- The DXY Index stands at 103.90, seeing losses of around 0.40% and tallying a 1.60% weekly decline.
- Investors continue to digest the data reported throughout the week.
- The combo of cooling inflation and the labor market points to the Fed not hiking anymore.
- Fed’s Susan Collins was seen as hawkish on Friday.
At the end of the week, the US Dollar Index saw red and declined to 103.90 to close a 1.60% losing week. Soft inflation figures and weak economic activity data from the US were mainly responsible for the Greenback’s decline.
As the United States economy displayed signs of inflationary pressures and the labor market cooling down, markets seemed to be cheering that the Federal Reserve (Fed) is done with hiking, causing the US Dollar to weaken throughout the week. In the next week, the US will release Durable Goods figures from October and S&P PMIs for November.
Daily Digest Market Movers: US stands soft as investors assess the week’s data
- The US Dollar Index resumed its downward movements toward 103.90.
- During the week, the US Dollar significantly weakened due to the report of soft Inflation figures and weak economic activity data.
- The US Bureau of Labor Statistics reported that October’s Core Consumer Price Index (CPI) missed the consensus. It came in at 4% YoY vs the expected 4.1% and decelerated from its previous figure of 4.1%.
- The headline figure came in at 3.2%YoY, below the consensus of 3.3% and in relation to its last reading of 3.7%.
- In addition, the Core Producer Price Index (PPI) from October fell short of expectations. It came in at 2.4% YoY vs the expected 2.7% and declined from its previous reading of 2.7%.
- On the other hand, Retail Sales from October came in better than expected, declining by 0.1% MoM vs the expected 0.3% decline.
- During the week ending November 11, the number of US Initial Jobless Claims increased to 231,000, surpassing the predicted 220,000.
- Industrial Production in the United States fell short of expectations, experiencing a 0.6% MoM decline, higher than the -0.3% expected. It also tallied a YoY decrease of 0.7%.
- On Friday, it was reported that Housing Starts and Building Permits from October came in better than expected.
- Susan Collins from the Fed commented that she wouldn’t take further tightening off the table. It will all come down to the incoming data.
- In the meantime, US Treasury yields slightly rose, with the 2-year increasing to 4.90%, while the 5 and 10-year rates rose to 4.45% and 4.44%, respectively.
- According to the CME FedWatch Tool, the odds of a 25-basis-point hike in December are zero. Markets are betting on rate cuts appearing sooner than expected in May 2024, if not March.
Technical Analysis: US Dollar bears regain the 100-day SMA, more downside on the horizon
According to the daily chart, the DXY holds a bearish technical bias as the sellers are seizing control, signaling the potential of further downward movement. The Relative Strength Index (RSI) is trending below its midline, suggesting a bearish outlook, while the Moving Average Convergence (MACD) histogram shows rising red bars.

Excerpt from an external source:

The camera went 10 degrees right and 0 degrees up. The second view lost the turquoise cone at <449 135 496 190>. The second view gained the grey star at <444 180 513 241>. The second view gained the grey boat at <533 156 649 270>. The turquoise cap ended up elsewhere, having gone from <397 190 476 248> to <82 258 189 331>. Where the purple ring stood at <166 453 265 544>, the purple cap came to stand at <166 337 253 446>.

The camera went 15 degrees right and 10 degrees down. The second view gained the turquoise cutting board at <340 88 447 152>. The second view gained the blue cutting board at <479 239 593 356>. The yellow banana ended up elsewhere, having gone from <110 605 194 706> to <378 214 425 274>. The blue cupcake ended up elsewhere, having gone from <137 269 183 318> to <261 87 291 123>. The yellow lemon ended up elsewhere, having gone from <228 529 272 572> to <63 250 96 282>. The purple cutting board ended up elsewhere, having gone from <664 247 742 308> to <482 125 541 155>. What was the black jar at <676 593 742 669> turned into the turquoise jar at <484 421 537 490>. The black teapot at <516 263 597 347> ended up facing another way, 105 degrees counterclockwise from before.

On the broader scale, the index is below the 20 and 100-day Simple Moving Average (SMA), favoring the case of a negative outlook for the USD.
Support levels: 103.80,103.60 (200-day SMA), 103.30.
Resistance levels: 104.15 (100-day SMA),104.50, 105.00.
Interest rates FAQs
Interest rates are charged by financial institutions on loans to borrowers and are paid as interest to savers and depositors. They are influenced by base lending rates, which are set by central banks in response to changes in the economy. Central banks normally have a mandate to ensure price stability, which in most cases means targeting a core inflation rate of around 2%.
If inflation falls below target the central bank may cut base lending rates, with a view to stimulating lending and boosting the economy. If inflation rises substantially above 2% it normally results in the central bank raising base lending rates in an attempt to lower inflation.
Higher interest rates generally help strengthen a country’s currency as they make it a more attractive place for global investors to park their money.
Higher interest rates overall weigh on the price of Gold because they increase the opportunity cost of holding Gold instead of investing in an interest-bearing asset or placing cash in the bank.
If interest rates are high that usually pushes up the price of the US Dollar (USD), and since Gold is priced in Dollars, this has the effect of lowering the price of Gold.
The Fed funds rate is the overnight rate at which US banks lend to each other. It is the oft-quoted headline rate set by the Federal Reserve at its FOMC meetings. It is set as a range, for example 4.75%-5.00%, though the upper limit (in that case 5.00%) is the quoted figure.
Market expectations for future Fed funds rate are tracked by the CME FedWatch tool, which shapes how many financial markets behave in anticipation of future Federal Reserve monetary policy decisions.